# Trigonometry--What it is good for? The basic problem of trigonometry runs somewhat like this: You stand next to a wide river and need to know the distance across it--say to a tree on the other shore, marked on the drawing here by the letter C (for simplicity, let's ignore the 3rd dimension). How can this be done without actually crossing the river? The usual prescription is as follows. Stick two poles in the ground at points A and B, and with a tape measure or surveyor's chain measure the distance c between them ("the baseline"). An old surveyor's tele-   scope (theodolite).
Then remove the pole at A and replace it with a surveyor's telescope like the one shown here ("theodolite"), having a plate divided into 360 degrees, marking the direction ("azimuth") in which the telescope is pointing.

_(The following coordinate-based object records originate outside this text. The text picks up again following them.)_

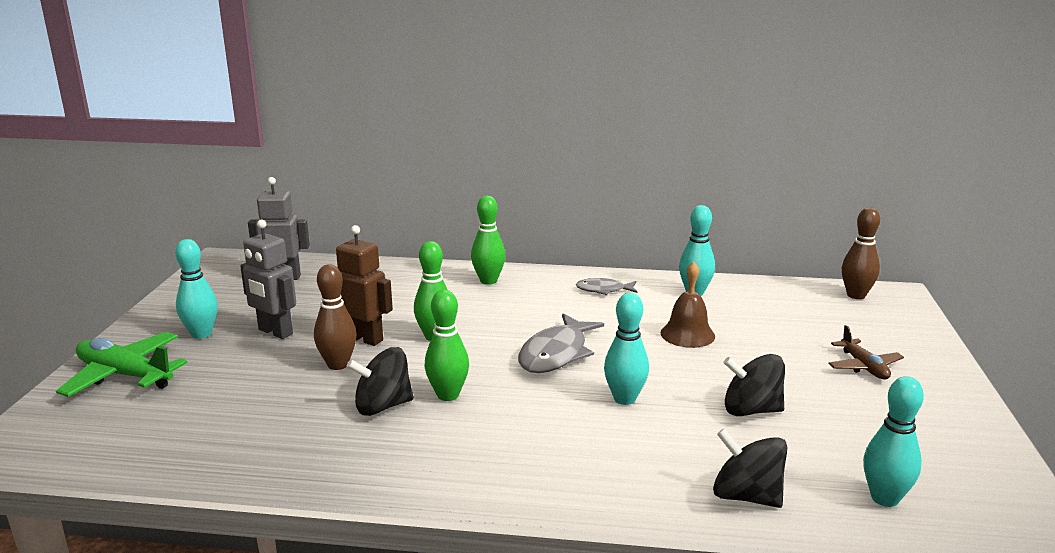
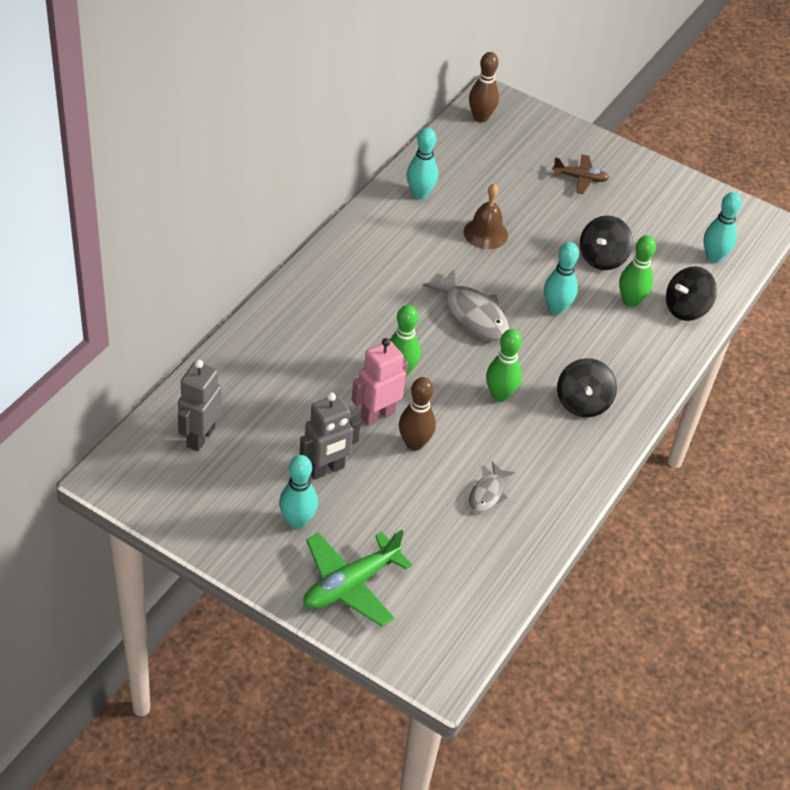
camera: 70 degrees left, 25 degrees up
brown robot [336,225,393,346] -> pink robot [352,338,408,426]
black spinning top [347,347,414,416] -> black spinning top moved to [557,358,617,417]
green bowling pin [471,196,506,285] -> green bowling pin moved to [619,235,656,307]
grey fish [576,278,638,295] -> grey fish moved to [469,462,515,512]

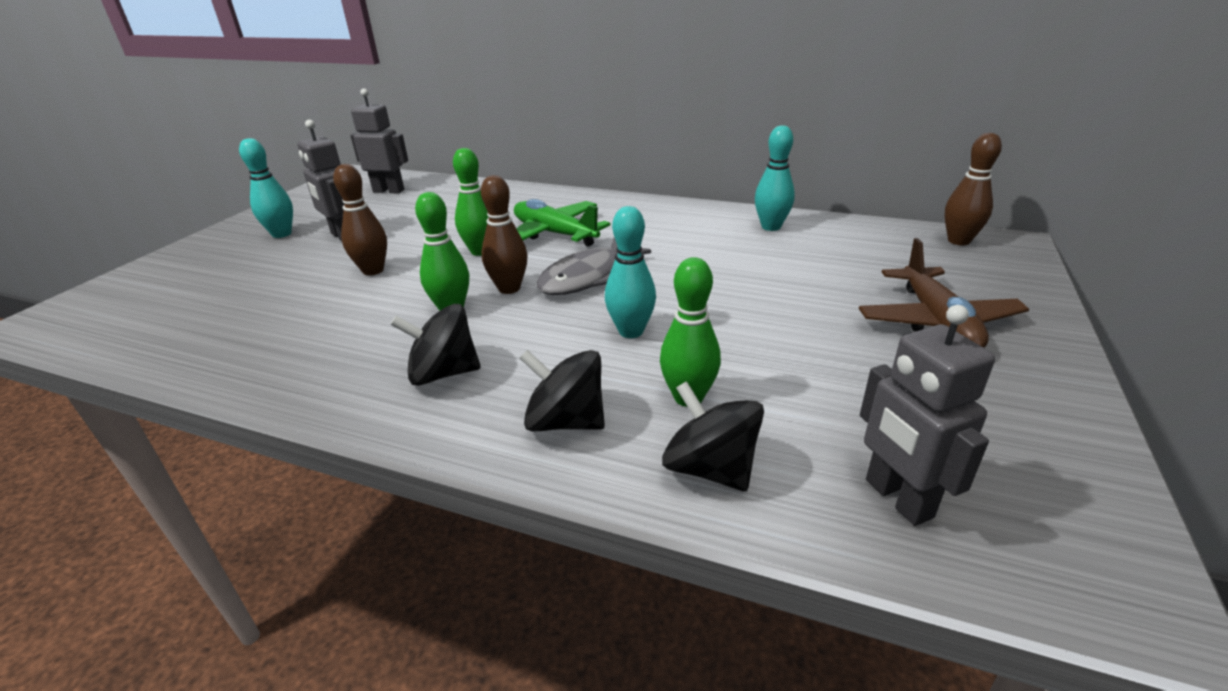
camera: 85 degrees right, 15 degrees down
green plane [303,530,412,627] -> green plane moved to [514,199,611,246]
pink robot [352,338,408,426] -> none
brown bell [464,184,508,249] -> none
grey fish [469,462,515,512] -> none
brown plane [553,155,609,194] -> brown plane [859,238,1029,348], size x1.65
black spinning top [580,216,633,270] -> black spinning top moved to [520,350,605,432]
turquoise bowling pin [703,192,742,263] -> grey robot [860,305,995,526]
none -> brown bowling pin [481,175,527,294]

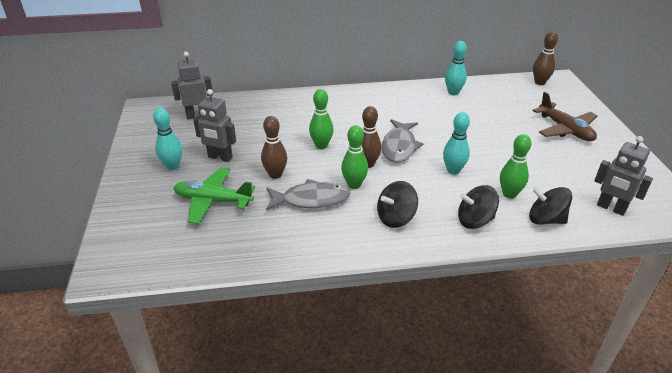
camera: 30 degrees left, 5 degrees up
green plane [514,199,611,246] -> green plane moved to [174,167,255,224]
none -> grey fish [266,179,350,211]

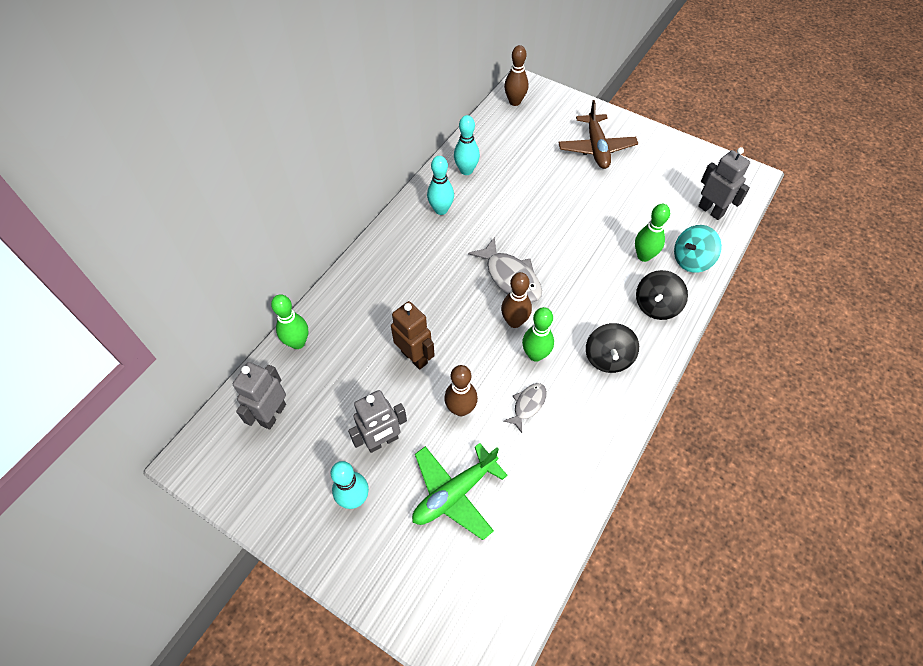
camera: 50 degrees left, 20 degrees up
grey fish [266,179,350,211] -> grey fish [504,383,547,433], size x0.57
green bowling pin [309,89,334,149] -> green bowling pin moved to [271,294,308,349]
turquoise bowling pin [443,112,470,175] -> turquoise bowling pin moved to [427,156,454,215]
black spinning top [529,187,572,225] -> turquoise spinning top [674,225,722,273]
brown plane [532,92,597,141] -> brown plane turned 75 degrees clockwise [558,100,638,169]
grey robot [594,136,653,216] -> grey robot turned 120 degrees counterclockwise [698,147,750,220]
none -> brown robot [391,301,435,370]

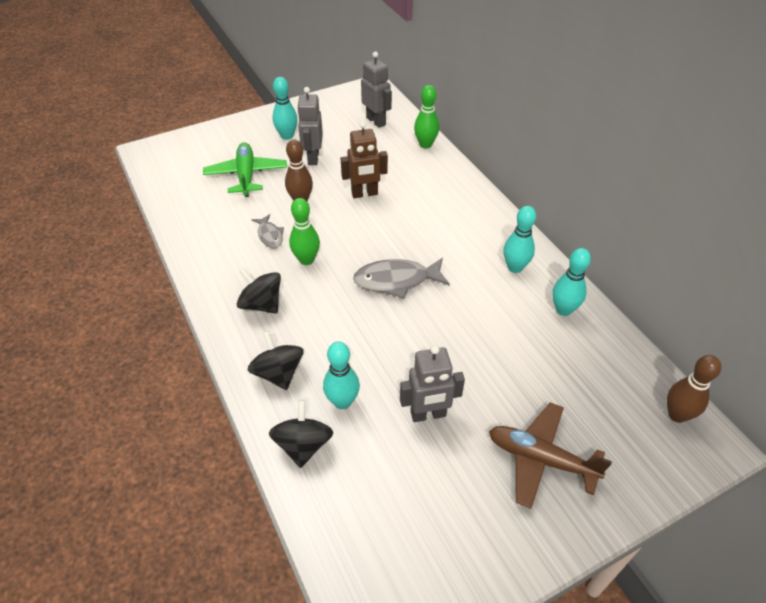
camera: 120 degrees right, 10 degrees down
brown bowling pin [501,272,532,328] -> none
green bowling pin [635,204,670,262] -> turquoise bowling pin [323,342,360,409]
turquoise spinning top [674,225,722,273] -> black spinning top [269,400,333,468]
grey robot [698,147,750,220] -> grey robot moved to [400,345,465,422]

Sighting the telescope, first at the tree and then at pole B, you measure the angle A of the triangle ABC, equal to the difference between the numbers you have read from the azimuth plate.. Replace the pole, take your scope to point B and measure the angle B in the same way.

The length c of the baseline, and the two angles A and B, contain all there is to know about the triangle ABC--enough, for instance, to construct a triangle of the same size and shape on some convenient open field. Trigonometry (trigon = triangle) was originally the art of deriving the missing information by pure calculation. Given enough information to define a triangle, trigonometry lets you calculate its remaining dimensions and angles.